***** Page text

# has anyone heard of...



## an_a6 (Aug 10, 2007)

a 2.7t with two garretts, instead of ko4s? or is that even possible?
if so, any lines or videos?


----------



## CALL AAA (Dec 31, 2004)

I think they are called GT28RS. (or maybe GT25) If you search for that, you should find some info.


----------



## GLS-S4 (Jun 6, 2005)

*Re: has anyone heard of... (an_a6)*


_Quote, originally posted by *an_a6* »_a 2.7t with two garretts, instead of ko4s? or is that even possible?

Yes and it is expensive.
Among a small handful of others, Autospeed has been doing some ground breaking work:
http://www.autospeed.us/


----------



## Uberhare (Jul 30, 2003)

$15,000 worth of expensive!!!! That's more than a lot of used S4 and A6 cars. Nuts.


----------



## GLS-S4 (Jun 6, 2005)

*Re: (Uberhare)*

$15.5K plus install, tune and extras...


----------



## an_a6 (Aug 10, 2007)

*Re: (Uberhare)*


_Quote, originally posted by *Uberhare* »_$15,000 worth of expensive!!!! That's more than a lot of used S4 and A6 cars. Nuts.

but, how much more would you get out of it? more than an s4, thats for sure.


----------



## Jory (Apr 29, 2005)

*Re: (an_a6)*


_Quote, originally posted by *an_a6* »_
but, how much more would you get out of it? more than an s4, thats for sure.

stock a6 2.7t and stock s4 2.7t power outputs are identical.


----------



## an_a6 (Aug 10, 2007)

*Re: (Jory)*


_Quote, originally posted by *Jory* »_
stock a6 2.7t and stock s4 2.7t power outputs are identical.

right, now upgrade the k04s to garretts...


----------



## GLS-S4 (Jun 6, 2005)

*Re: (Jory)*


_Quote, originally posted by *Jory* »_stock a6 2.7t and stock s4 2.7t power outputs are identical.

Similar but not identical, see page 4 and 5 of this link:
http://www.vaglinks.com/Docs/A...h.pdf


_Quote, originally posted by *an_a6* »_but, how much more would you get out of it? more than an s4, thats for sure.

More than a stock or K04'd S4, that's for sure








They say the more you pay, the faster you go...


----------

**********
***** Provided records

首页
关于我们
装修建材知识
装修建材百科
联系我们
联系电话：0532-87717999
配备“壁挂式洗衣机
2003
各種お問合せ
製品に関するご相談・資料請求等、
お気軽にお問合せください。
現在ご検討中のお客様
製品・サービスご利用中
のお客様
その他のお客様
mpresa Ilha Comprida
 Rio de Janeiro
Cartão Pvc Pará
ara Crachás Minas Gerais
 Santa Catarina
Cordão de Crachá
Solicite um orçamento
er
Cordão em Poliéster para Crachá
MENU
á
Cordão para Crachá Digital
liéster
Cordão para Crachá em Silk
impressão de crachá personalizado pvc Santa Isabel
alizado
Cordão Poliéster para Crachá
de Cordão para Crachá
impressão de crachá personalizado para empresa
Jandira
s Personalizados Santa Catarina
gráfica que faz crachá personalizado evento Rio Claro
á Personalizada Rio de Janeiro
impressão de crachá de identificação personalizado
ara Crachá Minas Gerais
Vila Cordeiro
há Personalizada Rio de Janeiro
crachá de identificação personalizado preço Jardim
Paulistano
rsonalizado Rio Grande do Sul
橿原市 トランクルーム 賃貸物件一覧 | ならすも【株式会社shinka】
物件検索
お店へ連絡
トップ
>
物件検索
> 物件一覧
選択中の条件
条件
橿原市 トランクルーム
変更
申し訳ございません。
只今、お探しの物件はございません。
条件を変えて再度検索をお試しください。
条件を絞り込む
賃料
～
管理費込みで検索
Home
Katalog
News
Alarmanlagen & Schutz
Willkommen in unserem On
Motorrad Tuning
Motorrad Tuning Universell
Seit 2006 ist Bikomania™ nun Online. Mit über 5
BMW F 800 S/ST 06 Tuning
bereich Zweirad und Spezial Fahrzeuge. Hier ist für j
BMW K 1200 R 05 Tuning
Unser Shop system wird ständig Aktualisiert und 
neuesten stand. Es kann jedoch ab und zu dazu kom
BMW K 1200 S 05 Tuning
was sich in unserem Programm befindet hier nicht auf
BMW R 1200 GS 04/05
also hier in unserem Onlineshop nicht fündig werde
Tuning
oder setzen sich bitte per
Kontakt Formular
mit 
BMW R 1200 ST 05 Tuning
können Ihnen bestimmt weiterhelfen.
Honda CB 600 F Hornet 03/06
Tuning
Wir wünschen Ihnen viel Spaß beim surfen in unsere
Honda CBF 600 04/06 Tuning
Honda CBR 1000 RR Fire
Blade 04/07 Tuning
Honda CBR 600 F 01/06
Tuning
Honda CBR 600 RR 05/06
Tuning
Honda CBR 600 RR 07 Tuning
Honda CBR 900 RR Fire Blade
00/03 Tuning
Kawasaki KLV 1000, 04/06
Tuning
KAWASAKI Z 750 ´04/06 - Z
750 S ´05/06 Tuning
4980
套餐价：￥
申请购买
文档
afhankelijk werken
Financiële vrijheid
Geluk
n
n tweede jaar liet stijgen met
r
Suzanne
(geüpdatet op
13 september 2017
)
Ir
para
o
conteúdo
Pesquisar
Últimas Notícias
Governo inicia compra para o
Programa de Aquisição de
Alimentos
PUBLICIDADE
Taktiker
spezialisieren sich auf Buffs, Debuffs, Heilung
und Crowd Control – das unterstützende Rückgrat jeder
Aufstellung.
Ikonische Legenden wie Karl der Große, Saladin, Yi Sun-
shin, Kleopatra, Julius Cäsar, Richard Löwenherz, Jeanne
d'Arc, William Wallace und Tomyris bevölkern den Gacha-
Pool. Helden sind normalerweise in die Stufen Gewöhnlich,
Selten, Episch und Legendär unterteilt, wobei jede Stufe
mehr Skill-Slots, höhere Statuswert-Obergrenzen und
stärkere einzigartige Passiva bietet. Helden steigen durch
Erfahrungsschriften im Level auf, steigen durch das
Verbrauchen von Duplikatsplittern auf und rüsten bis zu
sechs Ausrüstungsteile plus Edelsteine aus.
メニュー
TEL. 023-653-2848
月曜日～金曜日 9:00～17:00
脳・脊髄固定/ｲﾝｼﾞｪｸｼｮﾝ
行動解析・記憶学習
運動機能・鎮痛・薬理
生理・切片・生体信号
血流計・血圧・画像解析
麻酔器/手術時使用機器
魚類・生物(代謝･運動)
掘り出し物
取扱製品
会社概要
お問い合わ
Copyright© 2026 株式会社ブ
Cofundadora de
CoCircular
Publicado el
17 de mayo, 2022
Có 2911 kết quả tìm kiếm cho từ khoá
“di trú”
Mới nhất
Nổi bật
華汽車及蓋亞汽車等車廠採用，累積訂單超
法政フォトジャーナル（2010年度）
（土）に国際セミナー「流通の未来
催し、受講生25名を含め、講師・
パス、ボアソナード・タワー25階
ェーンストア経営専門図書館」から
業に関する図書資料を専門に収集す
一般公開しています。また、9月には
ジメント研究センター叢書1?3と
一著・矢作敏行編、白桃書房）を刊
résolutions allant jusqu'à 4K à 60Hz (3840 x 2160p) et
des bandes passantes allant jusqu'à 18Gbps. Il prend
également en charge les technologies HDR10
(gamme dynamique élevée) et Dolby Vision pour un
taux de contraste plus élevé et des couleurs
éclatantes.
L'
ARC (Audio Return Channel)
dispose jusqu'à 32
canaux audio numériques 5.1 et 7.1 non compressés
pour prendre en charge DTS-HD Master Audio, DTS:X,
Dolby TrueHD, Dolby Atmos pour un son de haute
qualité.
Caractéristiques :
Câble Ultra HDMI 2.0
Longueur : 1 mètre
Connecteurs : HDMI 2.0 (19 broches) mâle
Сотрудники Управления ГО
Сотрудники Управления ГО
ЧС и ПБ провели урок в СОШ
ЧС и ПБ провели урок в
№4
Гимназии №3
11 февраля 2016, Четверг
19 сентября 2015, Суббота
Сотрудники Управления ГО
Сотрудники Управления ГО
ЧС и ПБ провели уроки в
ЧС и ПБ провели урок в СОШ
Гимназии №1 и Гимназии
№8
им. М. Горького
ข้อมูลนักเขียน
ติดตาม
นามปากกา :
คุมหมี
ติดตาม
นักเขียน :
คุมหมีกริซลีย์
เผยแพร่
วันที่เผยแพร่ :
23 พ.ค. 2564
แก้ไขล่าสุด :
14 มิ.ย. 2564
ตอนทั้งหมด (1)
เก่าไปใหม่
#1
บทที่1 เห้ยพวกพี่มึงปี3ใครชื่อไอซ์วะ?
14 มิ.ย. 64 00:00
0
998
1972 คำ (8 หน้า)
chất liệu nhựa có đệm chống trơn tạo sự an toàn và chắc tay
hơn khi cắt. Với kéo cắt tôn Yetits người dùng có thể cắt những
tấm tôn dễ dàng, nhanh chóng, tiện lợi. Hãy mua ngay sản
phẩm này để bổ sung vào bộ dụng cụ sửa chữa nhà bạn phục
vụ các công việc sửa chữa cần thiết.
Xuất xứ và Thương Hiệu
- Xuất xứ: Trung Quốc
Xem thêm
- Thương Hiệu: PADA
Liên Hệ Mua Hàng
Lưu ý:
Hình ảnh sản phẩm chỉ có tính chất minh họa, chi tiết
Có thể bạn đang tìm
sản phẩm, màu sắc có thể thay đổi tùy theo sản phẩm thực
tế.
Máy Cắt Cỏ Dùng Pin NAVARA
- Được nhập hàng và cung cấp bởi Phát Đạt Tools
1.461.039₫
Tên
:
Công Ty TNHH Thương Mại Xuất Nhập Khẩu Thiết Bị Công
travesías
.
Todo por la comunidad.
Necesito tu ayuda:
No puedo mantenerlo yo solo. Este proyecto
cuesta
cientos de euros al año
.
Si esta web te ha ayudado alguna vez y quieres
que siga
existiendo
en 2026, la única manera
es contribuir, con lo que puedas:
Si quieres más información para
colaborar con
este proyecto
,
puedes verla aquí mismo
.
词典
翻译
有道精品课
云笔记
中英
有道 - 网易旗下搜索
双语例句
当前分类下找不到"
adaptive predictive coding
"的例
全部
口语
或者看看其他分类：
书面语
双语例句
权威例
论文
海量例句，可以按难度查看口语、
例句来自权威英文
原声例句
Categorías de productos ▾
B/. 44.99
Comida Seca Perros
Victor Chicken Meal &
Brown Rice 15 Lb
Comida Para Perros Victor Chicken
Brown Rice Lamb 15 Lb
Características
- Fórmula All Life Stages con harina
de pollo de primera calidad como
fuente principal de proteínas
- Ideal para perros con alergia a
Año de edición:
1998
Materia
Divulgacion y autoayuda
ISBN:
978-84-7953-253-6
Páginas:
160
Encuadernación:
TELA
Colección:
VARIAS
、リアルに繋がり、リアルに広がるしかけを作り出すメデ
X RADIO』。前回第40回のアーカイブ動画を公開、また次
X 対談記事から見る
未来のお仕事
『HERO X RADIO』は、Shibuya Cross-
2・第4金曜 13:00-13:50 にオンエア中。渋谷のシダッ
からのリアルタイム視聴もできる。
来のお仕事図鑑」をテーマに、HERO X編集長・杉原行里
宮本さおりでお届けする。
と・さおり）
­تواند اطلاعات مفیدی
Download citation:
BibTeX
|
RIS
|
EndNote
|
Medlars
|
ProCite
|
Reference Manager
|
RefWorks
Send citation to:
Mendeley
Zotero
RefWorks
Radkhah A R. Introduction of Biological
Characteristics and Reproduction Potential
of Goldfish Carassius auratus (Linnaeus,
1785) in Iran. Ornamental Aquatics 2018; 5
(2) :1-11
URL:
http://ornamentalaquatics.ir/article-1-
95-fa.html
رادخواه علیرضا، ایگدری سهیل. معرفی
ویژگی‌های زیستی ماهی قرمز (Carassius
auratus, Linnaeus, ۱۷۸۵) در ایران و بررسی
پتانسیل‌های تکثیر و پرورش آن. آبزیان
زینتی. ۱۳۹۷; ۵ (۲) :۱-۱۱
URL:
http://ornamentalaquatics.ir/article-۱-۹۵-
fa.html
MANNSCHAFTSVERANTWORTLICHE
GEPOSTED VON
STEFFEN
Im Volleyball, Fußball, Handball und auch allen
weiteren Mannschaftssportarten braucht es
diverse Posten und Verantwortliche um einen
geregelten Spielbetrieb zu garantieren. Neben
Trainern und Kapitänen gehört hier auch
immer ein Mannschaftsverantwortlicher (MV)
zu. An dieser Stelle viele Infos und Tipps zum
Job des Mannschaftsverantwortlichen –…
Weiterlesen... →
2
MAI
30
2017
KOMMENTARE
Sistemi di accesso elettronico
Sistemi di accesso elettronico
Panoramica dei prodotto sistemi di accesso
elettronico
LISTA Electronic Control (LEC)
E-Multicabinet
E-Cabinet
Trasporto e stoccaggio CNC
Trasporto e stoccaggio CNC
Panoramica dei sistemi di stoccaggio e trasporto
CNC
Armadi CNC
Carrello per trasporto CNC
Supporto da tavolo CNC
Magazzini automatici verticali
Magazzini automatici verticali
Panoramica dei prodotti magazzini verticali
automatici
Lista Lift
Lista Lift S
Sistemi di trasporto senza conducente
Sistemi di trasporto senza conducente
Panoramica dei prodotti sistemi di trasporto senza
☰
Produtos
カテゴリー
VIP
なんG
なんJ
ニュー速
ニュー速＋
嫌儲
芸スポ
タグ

**********

● **Things to do**:
1. In the thread on fitting twin Garretts to a 2.7T, rewrite the paragraph beginning "$15,000 worth of expensive" as one shorter sentence that keeps its main facts.
2. From the thread on fitting twin Garretts to a 2.7T, write out the stretch from "Yes and it is" through "(Jul 30, 2003)" word for word.

● **Answers to the exercise**:
1. At $15,000, the upgrade costs more than many used S4 and A6 cars.

2.
Yes and it is expensive.
Among a small handful of others, Autospeed has been doing some ground breaking work:
http://www.autospeed.us/


----------



## Uberhare (Jul 30, 2003)